First, and most importantly, Judge Gertner conceded that Congress intended to severely punish willful and massive commercial piracy, but repeatedly held that Tenenbaum's file-sharing was "noncommercial." 2010 U.S. Dist. LEXIS 68642, at *54, *60, *93 ("Tenenbaum was an ordinary young adult engaging in noncommercial file sharing"). Reasonable jurors could have rejected such specious claims—as Judge Gertner herself did just a few months ago. Sony BMG Music Ent. v. Tenenbaum, 2009 U.S. Dist. LEXIS 112845, at *30 (D. Mass.) ("the commercial/non-commercial binary is a misleading one"). Reasonable jurors could thus have concluded that Joel Tenenbaum engaged in the worst sort of commercial mass piracy by acting as a willful paid-in-kind distributor for both LimeWire and KaZaA—the largest global for-profit and commercial copyright-piracy rings ever known.
Second, Judge Gertner also repeatedly deemed Tenenbaum's motives for file-sharing to be "non-pecuniary," and thus less culpable. 2010 U.S. Dist. LEXIS 68642, at *3, *9, *71, *84, *87, *91. Reasonable jurors could surely reject Judge Gertner's inane claim that someone who shoplifts a $5 item from a store is somehow less culpable than someone who steals $5 from the same store's cash register.
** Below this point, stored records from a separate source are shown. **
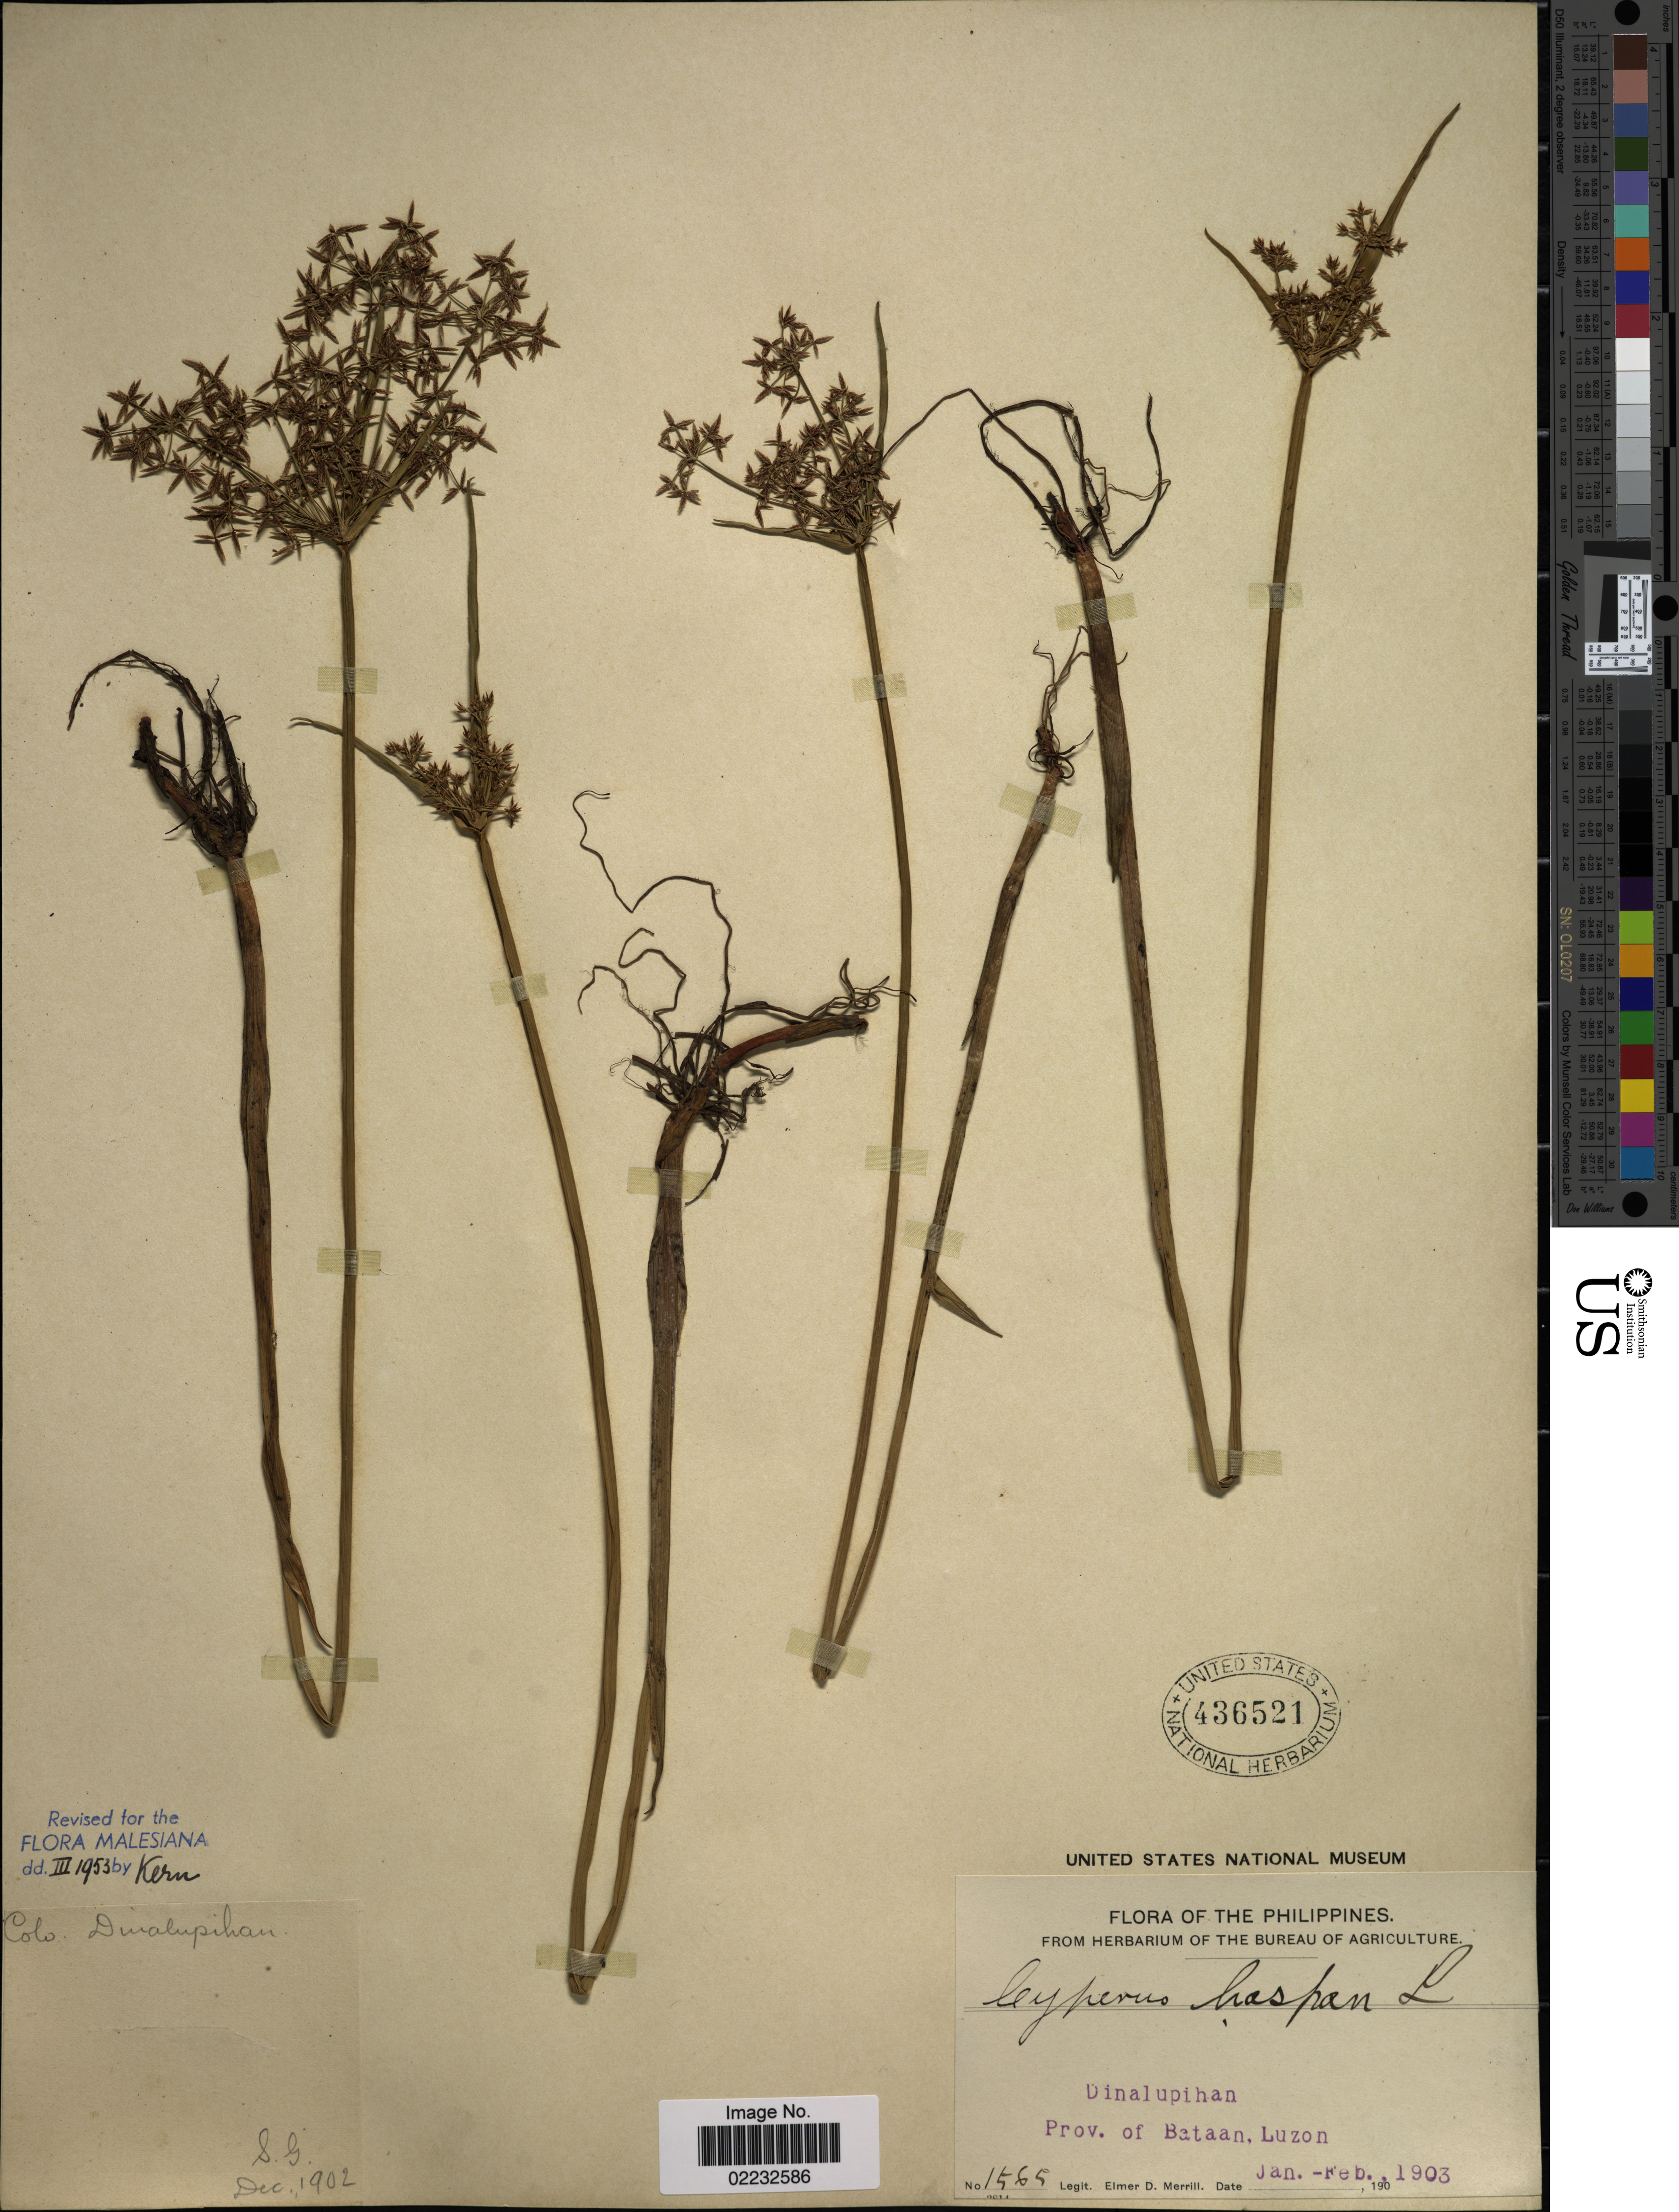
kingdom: Plantae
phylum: Tracheophyta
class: Liliopsida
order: Poales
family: Cyperaceae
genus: Cyperus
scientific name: Cyperus haspan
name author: L.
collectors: E. D. Merrill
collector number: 1565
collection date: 1903-01/1903-02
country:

In conclusion, these are merely examples from the larger pool of reversible errors in Judge Gertner's attack on the reasonableness of the Tenenbaum jury's verdict. Nevertheless, Judge Gertner was wise to frame her ruling in a way that would produce a decision that the parties could appeal. The Tenenbaum Plaintiffs were also wise to accept her implied offer and file an appeal from an absurd ruling that pretends that college guys are just irrationally "risk adverse."